Occorre dunque che la mano del principiante venga allenata in modo corretto e per un tempo adeguato fino a farle assumere stabilmente un assetto alto e a dita distese e, (Fig.20) a questo scopo è necessario:
- Praticare assiduamente ed esclusivamente il tocco appoggiato nell’esecuzione delle melodie.
- Praticare i primissimi arpeggi esclusivamente in tocco appoggiato per poi continuare con le più svariate formule di arpeggio misto, ossia inclusive di almeno un tocco appoggiato su ciascuna delle prime tre corde.

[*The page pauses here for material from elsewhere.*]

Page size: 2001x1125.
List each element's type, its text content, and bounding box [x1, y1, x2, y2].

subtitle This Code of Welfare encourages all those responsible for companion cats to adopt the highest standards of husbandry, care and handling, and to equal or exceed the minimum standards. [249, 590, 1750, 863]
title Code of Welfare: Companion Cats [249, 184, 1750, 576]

- Effettuare i bicordi e gli accordi con attacchi di pura spinta frontale.
[1] M. Storti: Trattato di chitarra, Cap. 11 e 12.
[2] Il Decibel rappresenta, con buona approssimazione, la minima differenza di intensità tra due suoni che l’orecchio umano può percepire. I valori su citati rilevati all’aperto in campo libero a 3 metri di distanza dalla fonte sonora sono tratti da Fisica nella musica di Andrea Frova.
[3] Sull’acquisizione della tecnica specifica v. M.Storti: L’arte della mano destra, Lezione VII.
[4] Per l’acquisizione di un assetto corretto efficiente si vedano gli esercizi in M.Storti: 12 Lezioni di tecnica superiore, Lez.V e L’Arte della mano destra, Lez. VIII.
[5] M.Storti: Trattato di chitarra, Cap.127.
[6] A dare manforte al perdurare dell’inerzia in campo formativo contribuisce oggi pesantemente il fenomeno internet che ponendo alla portata di tutti unicamente il vecchio e accattivante repertorio melodico-armonico ottocentesco, il solo di dominio pubblico, impedisce a maestri e allievi di uscire dal recinto mentale di una tecnica tradizionale storicamente e artisticamente cristallizzata.